Sergeant Robert Stott was the first Commissioner of Police for Central Australia until his retirement in 1928; when his office reverted to the Government Resident. Stott died in Adelaide on 5 May 1928, after being struck by a train. Stott Terrace, Alice Springs and a mountain, northeast of Alice Springs are named after him.
In 1928 a dingo trapper named Fred Brooks was killed by a group of Aboriginal people, near Coniston, northwest of Alice Springs. During investigations into Brooks' killing, Constable W.G. Murray of Barrow Creek and other members in his party shot at least 31 Aboriginal people.
A government appointed Commission of Enquiry was conducted in January 1929, and found that the shootings were justified. In 2018, Commissioner Reece Kershaw formally apologised for the role of police in the Coniston massacre.
On 1 August 1933, Mounted Constable Albert Stewart McColl was investigating the murder of several trepang fishermen at Woodah Island in Arnhem Land.
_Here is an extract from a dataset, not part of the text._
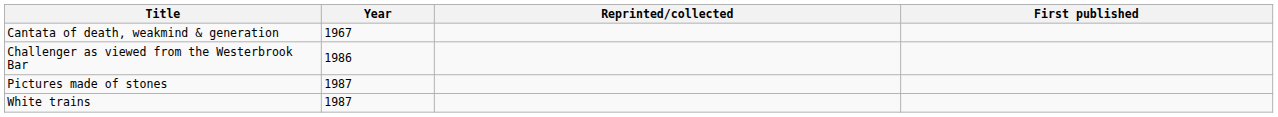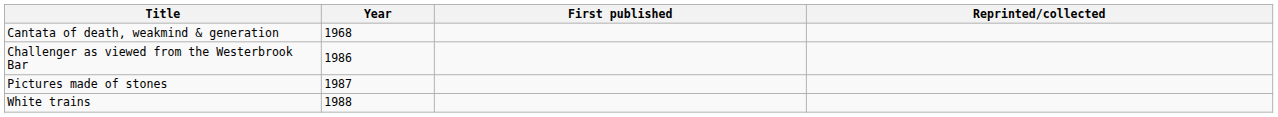columns swapped: First published <-> Reprinted/collected
Cantata of death, weakmind & generation | Year: 1967 -> 1968
White trains | Year: 1987 -> 1988
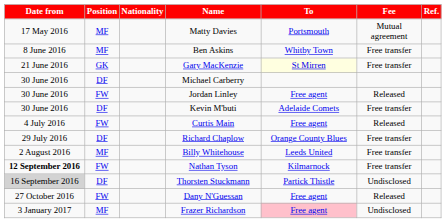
McColl was left in charge of five Aboriginal women, while the rest of his party were conducting investigations. While they were gone, McColl was speared to death. Dhakiyarr Wirrpanda was later charged with McColl's murder and found guilty in the Northern Territory Supreme Court. Dhakiyarr was sentenced to death, but his conviction was quashed on appeal to the High Court.
In 2003, a reconciliation ceremony was held at the Supreme Court between the Wirrpanda and McColl families, which was instigated by the Wirrpanda family.
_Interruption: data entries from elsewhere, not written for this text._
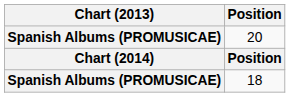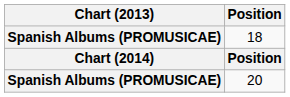rows swapped: 18 <-> 20
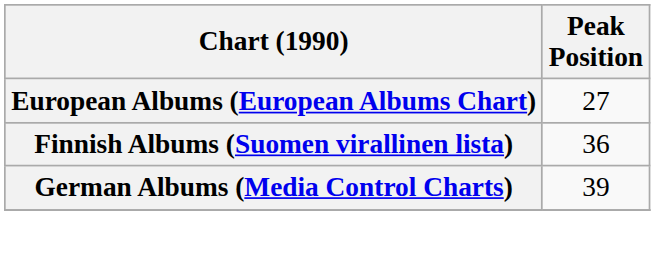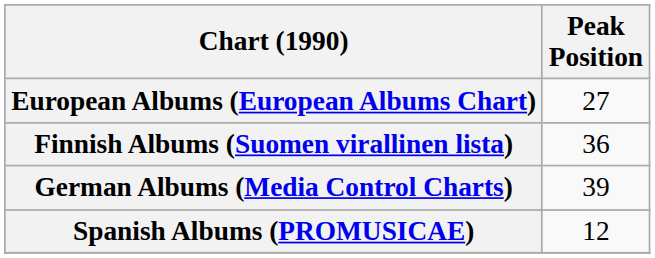+ row: Spanish Albums (PROMUSICAE) | 12
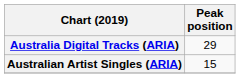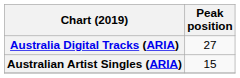Australia Digital Tracks (ARIA) | Peak position: 29 -> 27
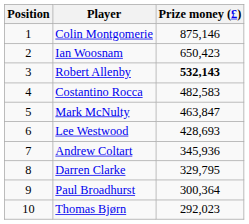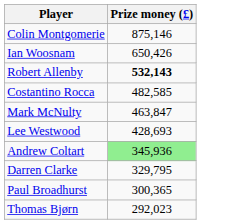- column: Position | 1 | 2 | 3 | 4 | 5 | 6 | 7 | 8 | 9 | 10
Ian Woosnam | Prize money (£): 650,423 -> 650,426
Costantino Rocca | Prize money (£): 482,583 -> 482,585
Andrew Coltart | Prize money (£): no background -> lightgreen background
Paul Broadhurst | Prize money (£): 300,364 -> 300,365
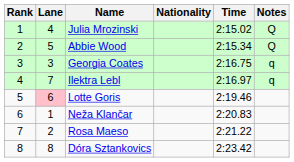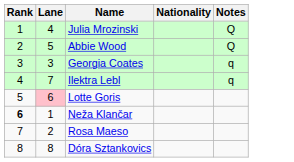- column: Time | 2:15.02 | 2:15.34 | 2:16.75 | 2:16.97 | 2:19.46 | 2:20.83 | 2:21.22 | 2:23.42
Neža Klančar | Rank: normal -> bold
Radio receiving and transmitting sets were installed in 1934 at police stations in Daly River, Roper River, Rankine River and Timber Creek.
In his 1936 report, the Superintendent of Police reported that the Northern Territory Police Force held 432 horses, mules and camels. For an organisation with 40 staff (not including trackers), there were ten 'beasts of burden' for each serving member; requiring feeding, watering, medical attention and use in order to keep them trained. This would have been a considerable proportion of a member's working day.
The Northern Territory Police Association was first founded in Darwin in 1939. After discovering the existence of a police union in Queensland and police associations in other states; Constable JJ Mannion GM convened a meeting with other police members, on 12 November 1939, to discuss the formation of an association.
Following the Bombing of Darwin on 19 February 1942, the Darwin police barracks and station were both abandoned by police in favour of two houses on McMinn Street. On 6 April 194q, the police finally pulled out due to the application of martial law in Darwin.
The Brocks Police Station was commandeered by the Australian Army to create the 13th Australian Detention Barracks on 31 March 1942. The barracks accommodated a maximum of 100 prisoners guarded by 20 military police. The barracks remained in operation until late-1945 and was reoccupied by the Northern Territory Police Force on 30 September 1945.